[[ INFORMATION PROVIDED open ]]
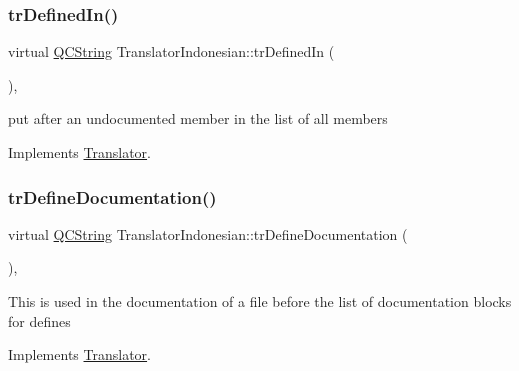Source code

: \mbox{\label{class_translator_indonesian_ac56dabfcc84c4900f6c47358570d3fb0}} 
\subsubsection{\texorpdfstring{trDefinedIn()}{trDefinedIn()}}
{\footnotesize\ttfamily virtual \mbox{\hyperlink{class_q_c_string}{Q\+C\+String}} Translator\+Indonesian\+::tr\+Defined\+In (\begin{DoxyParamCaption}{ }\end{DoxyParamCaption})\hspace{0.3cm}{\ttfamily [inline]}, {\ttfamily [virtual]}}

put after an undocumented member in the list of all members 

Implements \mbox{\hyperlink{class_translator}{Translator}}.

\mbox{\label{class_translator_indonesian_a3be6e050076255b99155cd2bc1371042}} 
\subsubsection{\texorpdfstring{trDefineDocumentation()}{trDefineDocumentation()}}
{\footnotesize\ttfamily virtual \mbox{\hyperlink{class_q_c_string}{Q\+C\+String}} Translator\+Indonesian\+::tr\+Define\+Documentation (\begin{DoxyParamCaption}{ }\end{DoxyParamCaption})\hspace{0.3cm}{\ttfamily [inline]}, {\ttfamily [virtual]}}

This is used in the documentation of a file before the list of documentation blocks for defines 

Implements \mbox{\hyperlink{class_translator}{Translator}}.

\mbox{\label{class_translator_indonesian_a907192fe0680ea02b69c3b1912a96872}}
[[ INFORMATION PROVIDED closed ]]
Give back each line above verbatim, dropping every picture.

Source code

: \mbox{\label{class_translator_indonesian_ac56dabfcc84c4900f6c47358570d3fb0}} 
\subsubsection{\texorpdfstring{trDefinedIn()}{trDefinedIn()}}
{\footnotesize\ttfamily virtual \mbox{\hyperlink{class_q_c_string}{Q\+C\+String}} Translator\+Indonesian\+::tr\+Defined\+In (\begin{DoxyParamCaption}{ }\end{DoxyParamCaption})\hspace{0.3cm}{\ttfamily [inline]}, {\ttfamily [virtual]}}

put after an undocumented member in the list of all members 

Implements \mbox{\hyperlink{class_translator}{Translator}}.

\mbox{\label{class_translator_indonesian_a3be6e050076255b99155cd2bc1371042}} 
\subsubsection{\texorpdfstring{trDefineDocumentation()}{trDefineDocumentation()}}
{\footnotesize\ttfamily virtual \mbox{\hyperlink{class_q_c_string}{Q\+C\+String}} Translator\+Indonesian\+::tr\+Define\+Documentation (\begin{DoxyParamCaption}{ }\end{DoxyParamCaption})\hspace{0.3cm}{\ttfamily [inline]}, {\ttfamily [virtual]}}

This is used in the documentation of a file before the list of documentation blocks for defines 

Implements \mbox{\hyperlink{class_translator}{Translator}}.

\mbox{\label{class_translator_indonesian_a907192fe0680ea02b69c3b1912a96872}}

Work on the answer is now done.